Word for word, print every entry below.

Collected data
※
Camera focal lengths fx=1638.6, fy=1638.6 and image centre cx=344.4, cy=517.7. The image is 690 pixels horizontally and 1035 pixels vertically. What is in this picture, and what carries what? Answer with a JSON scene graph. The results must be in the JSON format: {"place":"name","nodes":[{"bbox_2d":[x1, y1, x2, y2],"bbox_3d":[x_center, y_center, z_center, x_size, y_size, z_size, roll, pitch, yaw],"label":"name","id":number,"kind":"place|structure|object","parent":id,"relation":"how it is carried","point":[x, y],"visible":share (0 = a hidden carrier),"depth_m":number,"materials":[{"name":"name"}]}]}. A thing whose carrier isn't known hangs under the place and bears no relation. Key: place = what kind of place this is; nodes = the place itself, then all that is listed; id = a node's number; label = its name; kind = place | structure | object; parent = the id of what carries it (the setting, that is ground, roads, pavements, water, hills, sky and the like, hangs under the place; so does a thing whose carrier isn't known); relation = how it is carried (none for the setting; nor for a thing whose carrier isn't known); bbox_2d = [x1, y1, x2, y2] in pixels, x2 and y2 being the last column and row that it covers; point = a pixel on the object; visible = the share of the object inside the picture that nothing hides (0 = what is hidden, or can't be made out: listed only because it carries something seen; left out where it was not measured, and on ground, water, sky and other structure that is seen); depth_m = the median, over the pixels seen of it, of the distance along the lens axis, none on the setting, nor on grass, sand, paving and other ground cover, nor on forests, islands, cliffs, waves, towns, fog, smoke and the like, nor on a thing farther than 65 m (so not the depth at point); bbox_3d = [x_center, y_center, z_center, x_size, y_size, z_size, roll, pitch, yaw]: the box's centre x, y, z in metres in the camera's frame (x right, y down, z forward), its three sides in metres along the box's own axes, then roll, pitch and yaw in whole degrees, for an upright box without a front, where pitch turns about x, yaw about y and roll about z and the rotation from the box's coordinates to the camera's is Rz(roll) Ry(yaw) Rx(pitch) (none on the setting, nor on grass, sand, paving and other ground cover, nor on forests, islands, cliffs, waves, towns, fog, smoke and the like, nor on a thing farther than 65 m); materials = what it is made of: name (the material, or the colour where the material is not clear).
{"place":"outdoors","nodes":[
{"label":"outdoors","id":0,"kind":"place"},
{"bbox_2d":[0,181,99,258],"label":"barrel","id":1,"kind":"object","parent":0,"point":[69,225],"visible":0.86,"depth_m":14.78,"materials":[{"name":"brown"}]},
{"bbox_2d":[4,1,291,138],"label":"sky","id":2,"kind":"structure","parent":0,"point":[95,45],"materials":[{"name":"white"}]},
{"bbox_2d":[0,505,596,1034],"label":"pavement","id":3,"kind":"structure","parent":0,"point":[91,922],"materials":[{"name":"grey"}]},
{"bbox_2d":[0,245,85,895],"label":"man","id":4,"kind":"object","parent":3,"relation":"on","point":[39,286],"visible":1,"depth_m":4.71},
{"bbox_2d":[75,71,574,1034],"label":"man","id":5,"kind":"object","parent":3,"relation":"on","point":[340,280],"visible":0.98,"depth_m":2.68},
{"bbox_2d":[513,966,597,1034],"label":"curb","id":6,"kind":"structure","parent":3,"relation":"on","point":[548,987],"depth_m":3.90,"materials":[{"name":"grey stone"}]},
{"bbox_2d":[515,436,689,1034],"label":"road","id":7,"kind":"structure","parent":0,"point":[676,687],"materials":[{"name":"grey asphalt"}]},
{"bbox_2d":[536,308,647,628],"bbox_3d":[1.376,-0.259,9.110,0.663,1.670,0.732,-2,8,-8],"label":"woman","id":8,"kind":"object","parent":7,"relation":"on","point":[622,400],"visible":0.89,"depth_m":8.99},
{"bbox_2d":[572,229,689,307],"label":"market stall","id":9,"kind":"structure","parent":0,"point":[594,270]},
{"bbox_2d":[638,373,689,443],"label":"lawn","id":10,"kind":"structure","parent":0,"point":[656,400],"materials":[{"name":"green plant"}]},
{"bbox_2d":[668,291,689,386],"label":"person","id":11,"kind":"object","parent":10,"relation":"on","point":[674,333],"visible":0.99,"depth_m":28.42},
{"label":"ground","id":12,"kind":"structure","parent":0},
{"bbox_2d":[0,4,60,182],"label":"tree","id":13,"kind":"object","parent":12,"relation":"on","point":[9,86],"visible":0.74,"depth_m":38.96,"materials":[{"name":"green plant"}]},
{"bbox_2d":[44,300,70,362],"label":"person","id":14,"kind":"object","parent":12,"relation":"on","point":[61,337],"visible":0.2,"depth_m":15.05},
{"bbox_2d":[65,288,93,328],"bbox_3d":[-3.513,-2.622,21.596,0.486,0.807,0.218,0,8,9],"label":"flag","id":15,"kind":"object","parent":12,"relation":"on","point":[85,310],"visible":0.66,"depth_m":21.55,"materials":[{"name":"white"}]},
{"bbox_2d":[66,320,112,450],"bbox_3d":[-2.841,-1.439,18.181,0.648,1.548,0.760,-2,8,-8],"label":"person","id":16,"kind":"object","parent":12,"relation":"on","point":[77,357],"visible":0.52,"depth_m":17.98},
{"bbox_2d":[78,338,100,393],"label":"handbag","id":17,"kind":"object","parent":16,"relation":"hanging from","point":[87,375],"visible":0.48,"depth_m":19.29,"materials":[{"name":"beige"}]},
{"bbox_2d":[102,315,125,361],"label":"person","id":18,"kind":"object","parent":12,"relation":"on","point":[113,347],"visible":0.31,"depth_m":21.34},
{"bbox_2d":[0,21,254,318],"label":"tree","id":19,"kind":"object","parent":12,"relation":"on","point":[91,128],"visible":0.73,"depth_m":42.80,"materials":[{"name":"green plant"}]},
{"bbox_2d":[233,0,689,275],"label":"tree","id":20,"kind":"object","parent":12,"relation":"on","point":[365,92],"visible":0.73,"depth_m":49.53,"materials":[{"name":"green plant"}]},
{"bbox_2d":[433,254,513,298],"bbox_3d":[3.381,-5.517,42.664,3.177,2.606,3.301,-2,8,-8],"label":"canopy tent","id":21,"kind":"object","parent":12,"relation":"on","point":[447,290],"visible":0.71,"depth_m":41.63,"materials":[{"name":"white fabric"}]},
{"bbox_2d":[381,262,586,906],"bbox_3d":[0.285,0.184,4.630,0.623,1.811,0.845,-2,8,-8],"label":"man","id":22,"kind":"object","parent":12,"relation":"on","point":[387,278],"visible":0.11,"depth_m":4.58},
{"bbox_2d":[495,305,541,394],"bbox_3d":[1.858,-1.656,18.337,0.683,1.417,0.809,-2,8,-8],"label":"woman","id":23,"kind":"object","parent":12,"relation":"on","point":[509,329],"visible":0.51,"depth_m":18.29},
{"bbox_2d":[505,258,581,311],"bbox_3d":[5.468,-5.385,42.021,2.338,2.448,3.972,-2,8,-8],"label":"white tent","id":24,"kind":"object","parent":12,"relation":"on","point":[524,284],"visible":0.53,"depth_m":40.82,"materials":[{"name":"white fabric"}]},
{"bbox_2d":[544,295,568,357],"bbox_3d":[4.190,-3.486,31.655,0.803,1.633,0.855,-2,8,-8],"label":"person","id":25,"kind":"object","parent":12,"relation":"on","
※
Solution for this exercise:
Camera focal lengths fx=1638.6, fy=1638.6 and image centre cx=344.4, cy=517.7. The image is 690 pixels horizontally and 1035 pixels vertically. What is in this picture, and what carries what? Answer with a JSON scene graph. The results must be in the JSON format: {"place":"name","nodes":[{"bbox_2d":[x1, y1, x2, y2],"bbox_3d":[x_center, y_center, z_center, x_size, y_size, z_size, roll, pitch, yaw],"label":"name","id":number,"kind":"place|structure|object","parent":id,"relation":"how it is carried","point":[x, y],"visible":share (0 = a hidden carrier),"depth_m":number,"materials":[{"name":"name"}]}]}. A thing whose carrier isn't known hangs under the place and bears no relation. Key: place = what kind of place this is; nodes = the place itself, then all that is listed; id = a node's number; label = its name; kind = place | structure | object; parent = the id of what carries it (the setting, that is ground, roads, pavements, water, hills, sky and the like, hangs under the place; so does a thing whose carrier isn't known); relation = how it is carried (none for the setting; nor for a thing whose carrier isn't known); bbox_2d = [x1, y1, x2, y2] in pixels, x2 and y2 being the last column and row that it covers; point = a pixel on the object; visible = the share of the object inside the picture that nothing hides (0 = what is hidden, or can't be made out: listed only because it carries something seen; left out where it was not measured, and on ground, water, sky and other structure that is seen); depth_m = the median, over the pixels seen of it, of the distance along the lens axis, none on the setting, nor on grass, sand, paving and other ground cover, nor on forests, islands, cliffs, waves, towns, fog, smoke and the like, nor on a thing farther than 65 m (so not the depth at point); bbox_3d = [x_center, y_center, z_center, x_size, y_size, z_size, roll, pitch, yaw]: the box's centre x, y, z in metres in the camera's frame (x right, y down, z forward), its three sides in metres along the box's own axes, then roll, pitch and yaw in whole degrees, for an upright box without a front, where pitch turns about x, yaw about y and roll about z and the rotation from the box's coordinates to the camera's is Rz(roll) Ry(yaw) Rx(pitch) (none on the setting, nor on grass, sand, paving and other ground cover, nor on forests, islands, cliffs, waves, towns, fog, smoke and the like, nor on a thing farther than 65 m); materials = what it is made of: name (the material, or the colour where the material is not clear).
{"place":"outdoors","nodes":[
{"label":"outdoors","id":0,"kind":"place"},
{"bbox_2d":[0,181,99,258],"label":"barrel","id":1,"kind":"object","parent":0,"point":[69,225],"visible":0.86,"depth_m":14.78,"materials":[{"name":"brown"}]},
{"bbox_2d":[4,1,291,138],"label":"sky","id":2,"kind":"structure","parent":0,"point":[95,45],"materials":[{"name":"white"}]},
{"bbox_2d":[0,505,596,1034],"label":"pavement","id":3,"kind":"structure","parent":0,"point":[91,922],"materials":[{"name":"grey"}]},
{"bbox_2d":[0,245,85,895],"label":"man","id":4,"kind":"object","parent":3,"relation":"on","point":[39,286],"visible":1,"depth_m":4.71},
{"bbox_2d":[75,71,574,1034],"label":"man","id":5,"kind":"object","parent":3,"relation":"on","point":[340,280],"visible":0.98,"depth_m":2.68},
{"bbox_2d":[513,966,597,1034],"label":"curb","id":6,"kind":"structure","parent":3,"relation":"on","point":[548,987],"depth_m":3.90,"materials":[{"name":"grey stone"}]},
{"bbox_2d":[515,436,689,1034],"label":"road","id":7,"kind":"structure","parent":0,"point":[676,687],"materials":[{"name":"grey asphalt"}]},
{"bbox_2d":[536,308,647,628],"bbox_3d":[1.376,-0.259,9.110,0.663,1.670,0.732,-2,8,-8],"label":"woman","id":8,"kind":"object","parent":7,"relation":"on","point":[622,400],"visible":0.89,"depth_m":8.99},
{"bbox_2d":[572,229,689,307],"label":"market stall","id":9,"kind":"structure","parent":0,"point":[594,270]},
{"bbox_2d":[638,373,689,443],"label":"lawn","id":10,"kind":"structure","parent":0,"point":[656,400],"materials":[{"name":"green plant"}]},
{"bbox_2d":[668,291,689,386],"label":"person","id":11,"kind":"object","parent":10,"relation":"on","point":[674,333],"visible":0.99,"depth_m":28.42},
{"label":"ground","id":12,"kind":"structure","parent":0},
{"bbox_2d":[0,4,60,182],"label":"tree","id":13,"kind":"object","parent":12,"relation":"on","point":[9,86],"visible":0.74,"depth_m":38.96,"materials":[{"name":"green plant"}]},
{"bbox_2d":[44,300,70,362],"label":"person","id":14,"kind":"object","parent":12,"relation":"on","point":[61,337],"visible":0.2,"depth_m":15.05},
{"bbox_2d":[65,288,93,328],"bbox_3d":[-3.513,-2.622,21.596,0.486,0.807,0.218,0,8,9],"label":"flag","id":15,"kind":"object","parent":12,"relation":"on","point":[85,310],"visible":0.66,"depth_m":21.55,"materials":[{"name":"white"}]},
{"bbox_2d":[66,320,112,450],"bbox_3d":[-2.841,-1.439,18.181,0.648,1.548,0.760,-2,8,-8],"label":"person","id":16,"kind":"object","parent":12,"relation":"on","point":[77,357],"visible":0.52,"depth_m":17.98},
{"bbox_2d":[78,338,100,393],"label":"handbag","id":17,"kind":"object","parent":16,"relation":"hanging from","point":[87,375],"visible":0.48,"depth_m":19.29,"materials":[{"name":"beige"}]},
{"bbox_2d":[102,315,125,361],"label":"person","id":18,"kind":"object","parent":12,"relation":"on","point":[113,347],"visible":0.31,"depth_m":21.34},
{"bbox_2d":[0,21,254,318],"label":"tree","id":19,"kind":"object","parent":12,"relation":"on","point":[91,128],"visible":0.73,"depth_m":42.80,"materials":[{"name":"green plant"}]},
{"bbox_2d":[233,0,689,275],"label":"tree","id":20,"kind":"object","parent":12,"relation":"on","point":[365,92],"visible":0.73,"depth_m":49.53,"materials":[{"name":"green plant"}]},
{"bbox_2d":[433,254,513,298],"bbox_3d":[3.381,-5.517,42.664,3.177,2.606,3.301,-2,8,-8],"label":"canopy tent","id":21,"kind":"object","parent":12,"relation":"on","point":[447,290],"visible":0.71,"depth_m":41.63,"materials":[{"name":"white fabric"}]},
{"bbox_2d":[381,262,586,906],"bbox_3d":[0.285,0.184,4.630,0.623,1.811,0.845,-2,8,-8],"label":"man","id":22,"kind":"object","parent":12,"relation":"on","point":[387,278],"visible":0.11,"depth_m":4.58},
{"bbox_2d":[495,305,541,394],"bbox_3d":[1.858,-1.656,18.337,0.683,1.417,0.809,-2,8,-8],"label":"woman","id":23,"kind":"object","parent":12,"relation":"on","point":[509,329],"visible":0.51,"depth_m":18.29},
{"bbox_2d":[505,258,581,311],"bbox_3d":[5.468,-5.385,42.021,2.338,2.448,3.972,-2,8,-8],"label":"white tent","id":24,"kind":"object","parent":12,"relation":"on","point":[524,284],"visible":0.53,"depth_m":40.82,"materials":[{"name":"white fabric"}]},
{"bbox_2d":[544,295,568,357],"bbox_3d":[4.190,-3.486,31.655,0.803,1.633,0.855,-2,8,-8],"label":"person","id":25,"kind":"object","parent":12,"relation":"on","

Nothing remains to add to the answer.